Um dies besser zu verstehen, ist der Essay „La moneta bianca“ (Il Saggiatore, 2025, S. 240) von Francesca Grazioli, einer Expertin für Klimawandel und Ernährungssicherheit in verschiedenen Regionen der Welt, unverzichtbare Lektüre. Von den Ursprüngen der chinesischen Zivilisation bis zu den Reisfeldern Norditaliens, vom feudalen Japan bis zur Illusion moderner Subsistenzprogramme in Indien und den Philippinen, von Werbetafeln im Senegal bis auf unsere Tische – „La moneta bianca“ erzählt in erster Linie die globale Geschichte des Reises. Anschließend bietet es uns eine Reise durch Kontinente, Epochen und Wirtschaftssysteme, in der Reis zum Schlüssel zum Verständnis der Veränderungen der modernen Welt wird.
Francesca Grazioli folgt der Spur dieses jahrhundertealten Anbaus und begibt sich in die ländlichen Dörfer Bengalens, an die Küsten Senegals, von wo aus Sklaven zum Anbau von Feldfrüchten nach Amerika verschifft wurden, und in die italienischen Provinzen, wo Monokulturen Landschaft und soziale Beziehungen prägten . Ab dem 16. und 17. Jahrhundert fand Reis auf italienischen Tischen immer häufiger Platz, als Alternative zu Polenta, Brot und Kartoffeln für die Armen, obwohl sein Anbau den erheblichen Nachteil hatte, in stehenden Gewässern und ungesunden Umgebungen angebaut zu werden, wo Malaria gedieh. Die Armen ernährten sich daher besser, wurden aber auch häufiger krank. Die Situation verbesserte sich im 19. Jahrhundert, als Reisfelder angelegt wurden, die ständig mit Wasser versorgt wurden, um sumpfige Miasmen zu vermeiden. Schließlich erleichterte die Eröffnung des Suezkanals im Jahr 1869 zusammen mit der Verbreitung der Dampfschiffe die Ankunft großer Mengen Reis aus Asien und machte dieses weiße Getreide zu einem ständigen Begleiter auf europäischen Tischen – zur wichtigsten Alternative zu Weizen.

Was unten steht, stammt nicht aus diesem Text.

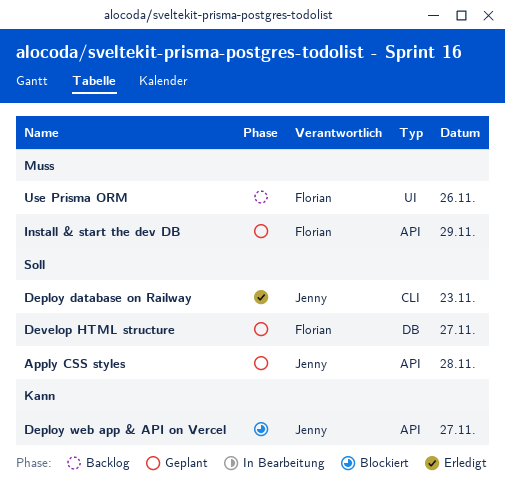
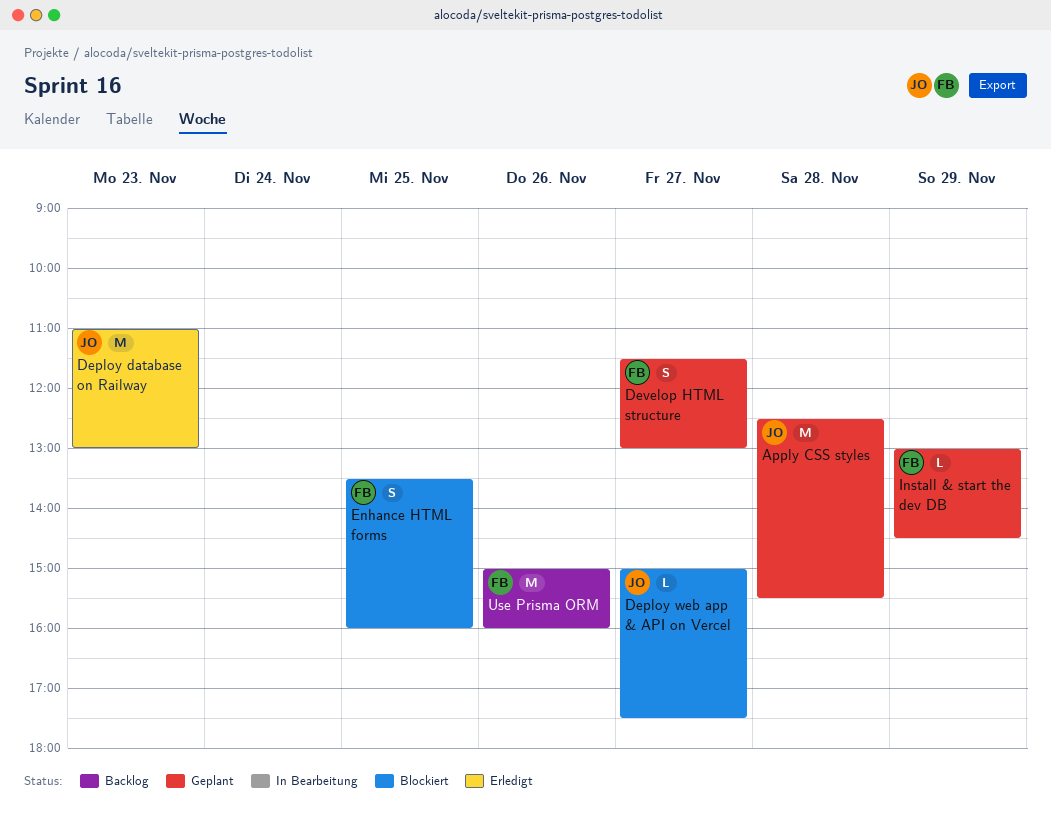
Enhance HTML forms: none -> present

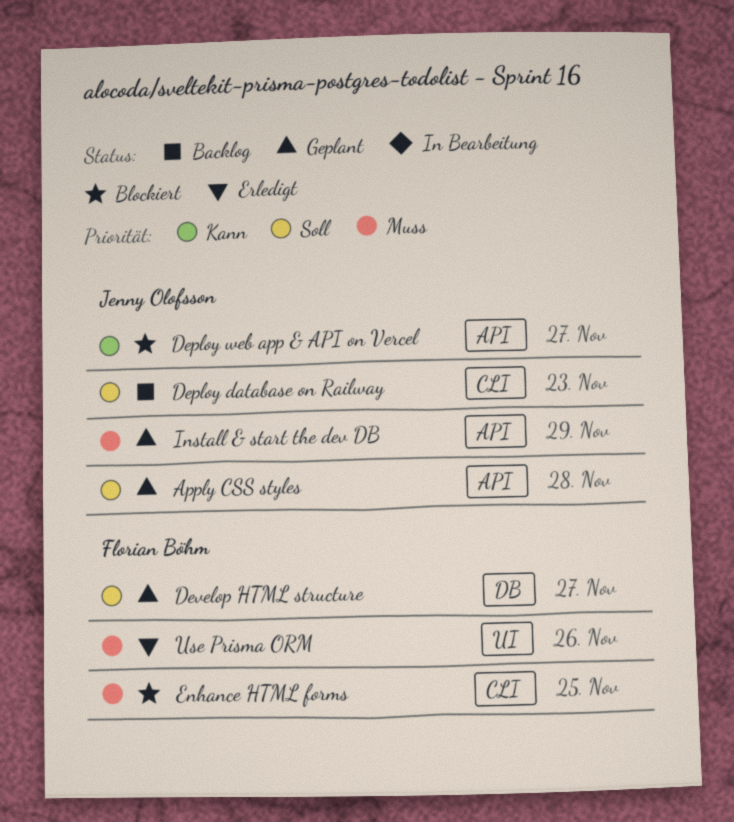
Deploy database on Railway, status: Erledigt -> Backlog
Install & start the dev DB, owner: Florian Böhm -> Jenny Olofsson
Use Prisma ORM, status: Backlog -> Erledigt

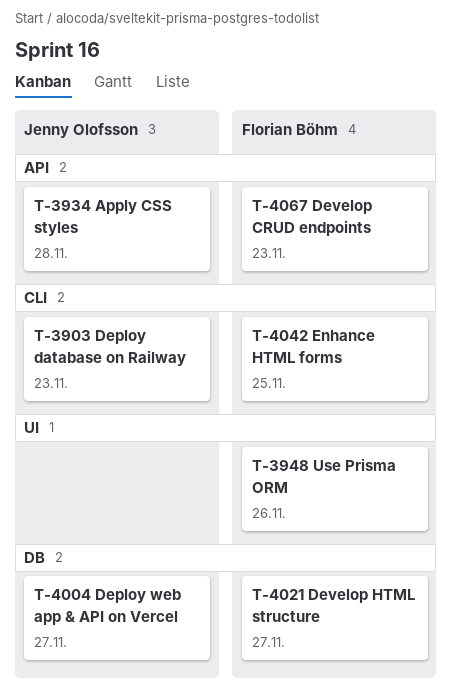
Deploy web app & API on Vercel, label: API -> DB
Develop CRUD endpoints: none -> present
Install & start the dev DB: present -> none

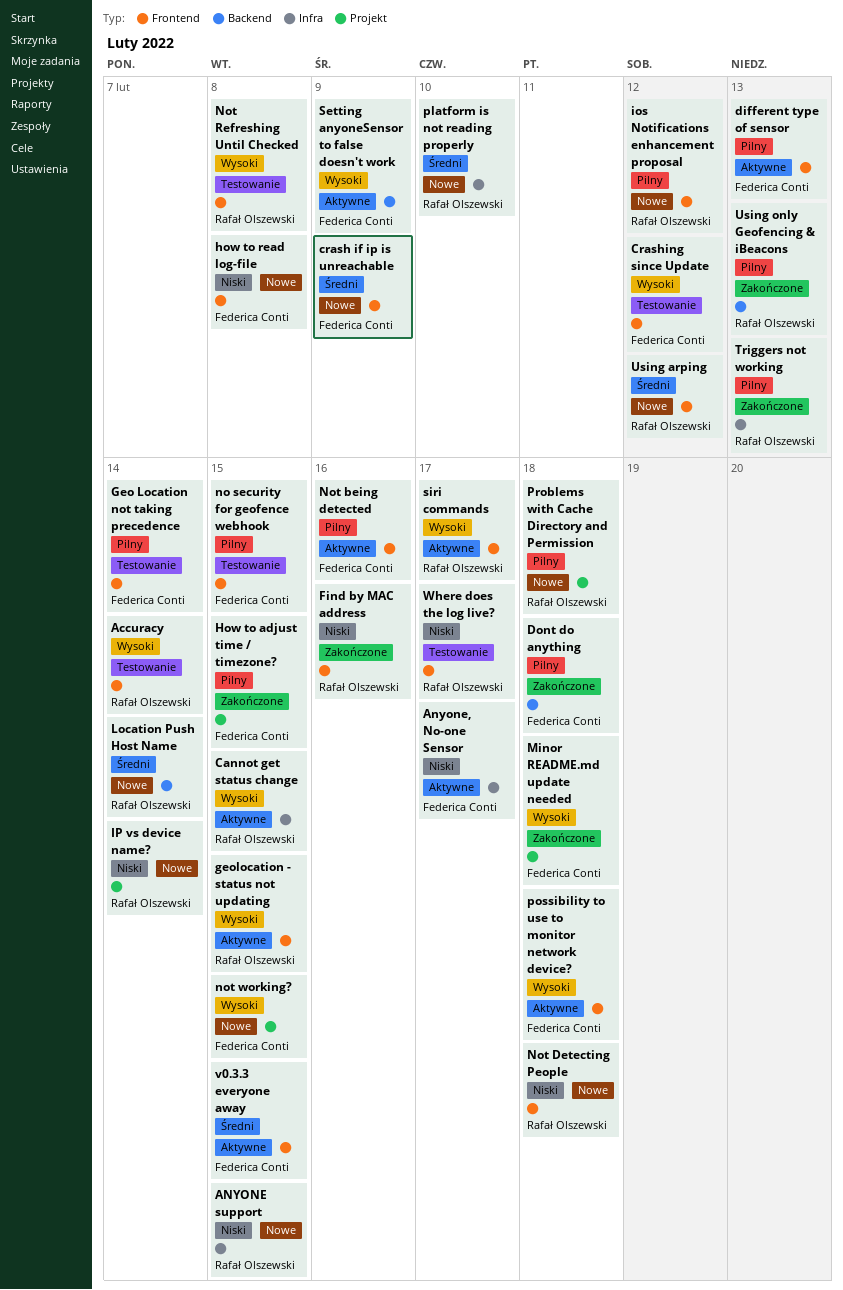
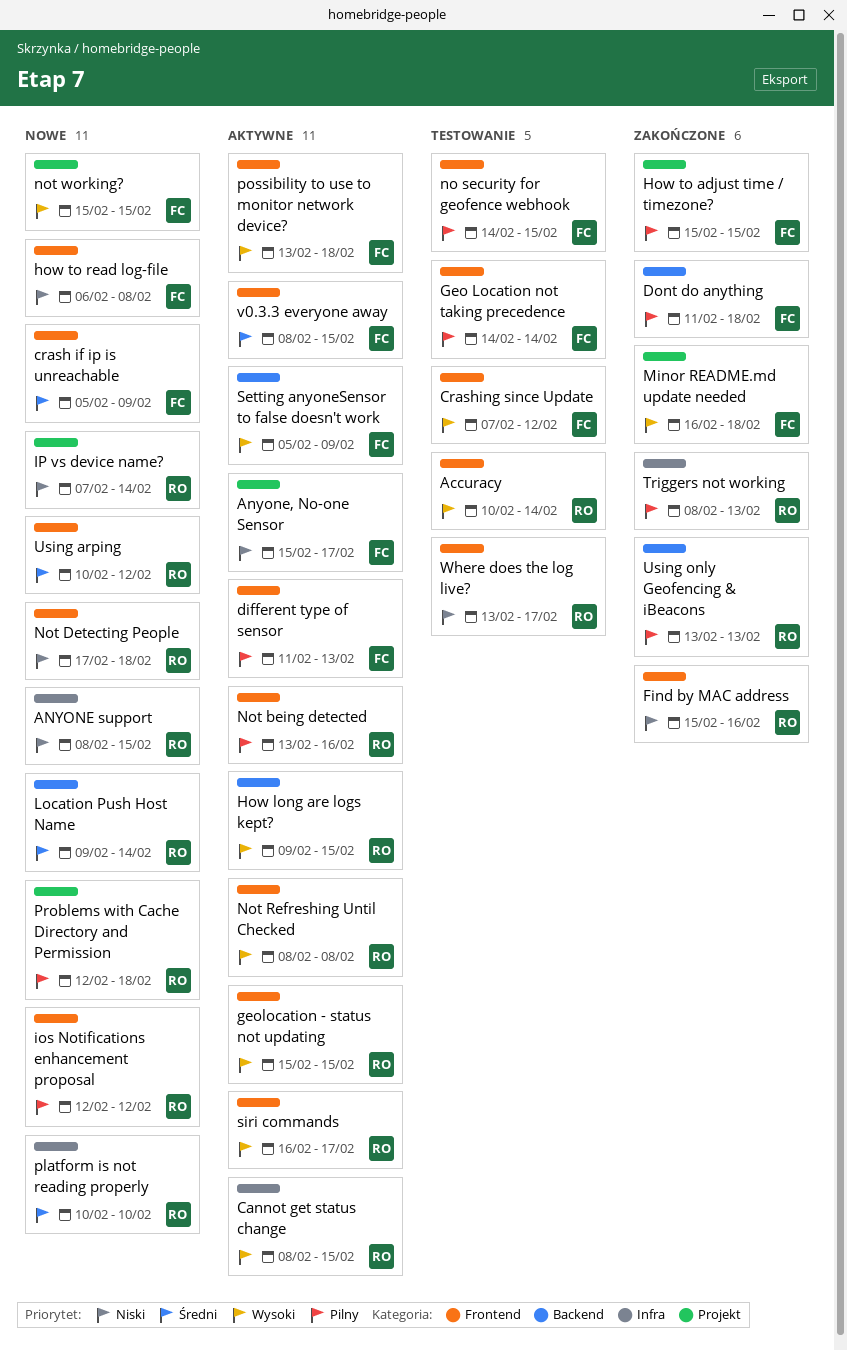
Anyone, No-one Sensor, label: Infra -> Projekt
How long are logs kept?: none -> present
Not being detected, owner: Federica Conti -> Rafał Olszewski
Not Refreshing Until Checked, status: Testowanie -> Aktywne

Grazioli setzt seine Erzählung fort und beschreibt die Auswirkungen der Grünen Revolution des späten 20. Jahrhunderts auf die lokale Wirtschaft, die Versprechen der Biotechnologie und die durch den globalen Markt geschaffenen Ungleichheiten. Reis hat sich von einem Instrument der Selbstversorgung zu einem Kontrollobjekt, einem Machtvektor und einem Hebel zur Neuorganisation von Territorien, Körpern und Gemeinschaften gewandelt. „White Money“ entpuppt sich somit als eine gut dokumentierte und fesselnde Geschichte, die Volkswirtschaften, Migrationen und Produktionssysteme umspannt. Im Mittelpunkt stehen die Figuren der Reisarbeiterinnen – Landarbeiterinnen, Bäuerinnen und Erntehelferinnen –, die seit Jahrhunderten auf der ganzen Welt die Wirtschaft dieses Getreides unterstützen und dabei unsichtbar bleiben: unterbezahlt, in Entscheidungsprozessen marginalisiert und doch von zentraler Bedeutung für das tägliche Überleben.